━━━━━ TRECHO DA FONTE

O grande interesse em se estudar acerca do Livro da Vida é porque a Bíblia nos mostra que ele será um instrumento para o julgamento final dos pecadores.  
"Vi também os mortos, os grandes e os pequenos, postos em pé diante do trono. Então, se abriram livros. Ainda outro livro, o Livro da Vida, foi aberto. E os mortos foram julgados, segundo as suas obras, conforme o que se achava escrito nos livros" Ap 20:12. 
Esse evento é conhecido como "o grande trono branco" (Ap 20:11), onde aqueles que foram mortos sem Cristo serão julgados e condenados diante de Deus. É interessante que eles já estão condenados (Jo 3:18), mas irão passar por um julgamento para que eles mesmos reconheçam que não merecem o perdão de Deus por terem negado, enquanto em vida, o sacrifício de Cristo. Dessa forma, o Livro da Vida será um dos critérios que evidenciarão a condenação deles.  
"E, se alguém não foi achado inscrito no Livro da Vida, esse foi lançado para dentro do lago de fogo" (Ap 20:15). 
O "lago de fogo" é o lugar de tormento eterno, onde Satanás e todos os que estão sem Cristo irão sofrer eternamente. Muitos pensam que o Diabo será o governador do submundo, mas ele já está condenado a ser atormentado pelos séculos dos séculos no lago de fogo (Ap 20:10). Por isso, é importante ter o nome escrito no Livro da Vida, pois a ausência nele implica em uma condenação e separação eterna diante de Deus. Então, é completamente relevante a compreensão da verdade sobre esse Livro, pois as implicações acerca da doutrina da salvação estão completamente relacionadas. Dessa forma, é importante fazer a seguinte pergunta:  Mas quais são as pessoas que possuem seu nome nesse Livro?

Era muito comum em culturas antigas - assim como em Israel - existir um registro de todos os cidadãos daquele local. Isso era uma prova de cidadania. Entretanto, esses nomes poderiam ser apagados por situações adversas, como morte, por exemplo. A Bíblia nos mostra que Deus faz de forma semelhante com os "cidadãos celestiais". O Livro da Vida registra todos aqueles que habitarão juntamente com o Senhor no paraíso. O Velho Testamento já mostra alguns indícios acerca desse Livro:
"Agora, pois, perdoa-lhe o pecado; ou, se não, risca-me, peço-te, do livro que escreveste" (Êx 32:32).

━━━━━━━━━━

## [QUESTÕES DE ESTUDO]
(1) Responda com base no texto sobre o Livro da Vida:
(a) Como é conhecido o evento em que os mortos são julgados diante do trono?
(b) O que acontece com quem não foi achado inscrito no Livro da Vida?
(c) Nas culturas antigas, o registro de todos os cidadãos era prova de quê?
(2) Transcreva do texto sobre o Livro da Vida o trecho que começa em "O grande interesse" e segue até "final dos pecadores.".

━━━━━ MATERIAL FORNECIDO

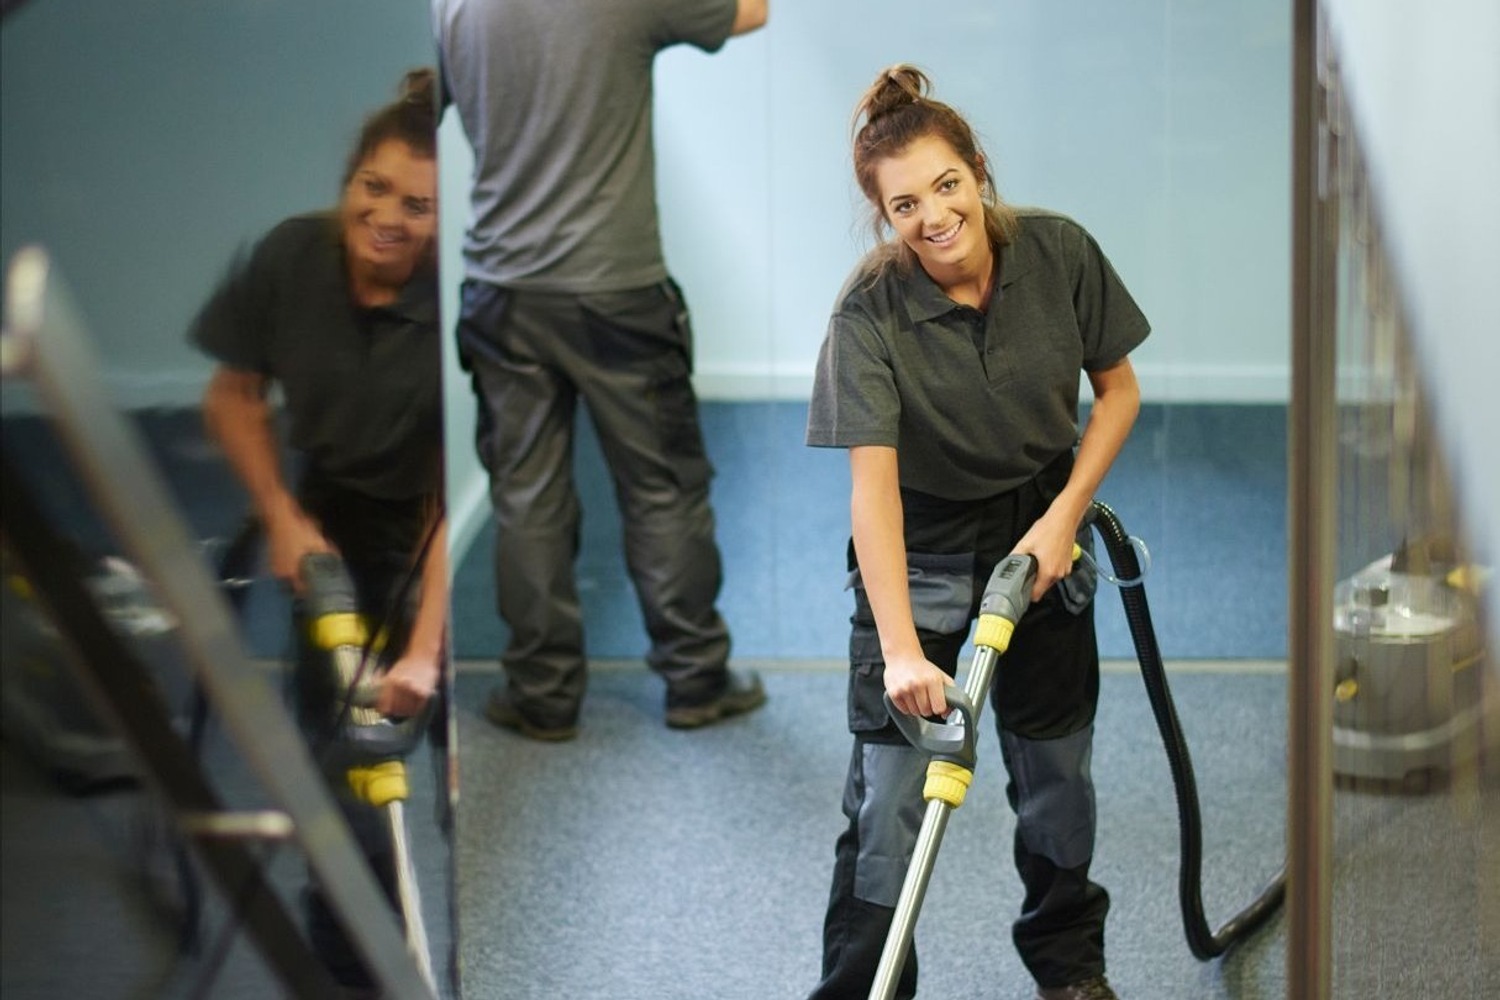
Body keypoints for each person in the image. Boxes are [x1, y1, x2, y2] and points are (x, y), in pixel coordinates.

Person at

━━━━━━━━━━

## [SOLUÇÕES POR QUESTÃO]
(1)
(a) É conhecido como "o grande trono branco" (Ap 20:11).
(b) É lançado para dentro do lago de fogo.
(c) Era prova de cidadania.

(2)
O grande interesse em se estudar acerca do Livro da Vida é porque a Bíblia nos mostra que ele será um instrumento para o julgamento final dos pecadores.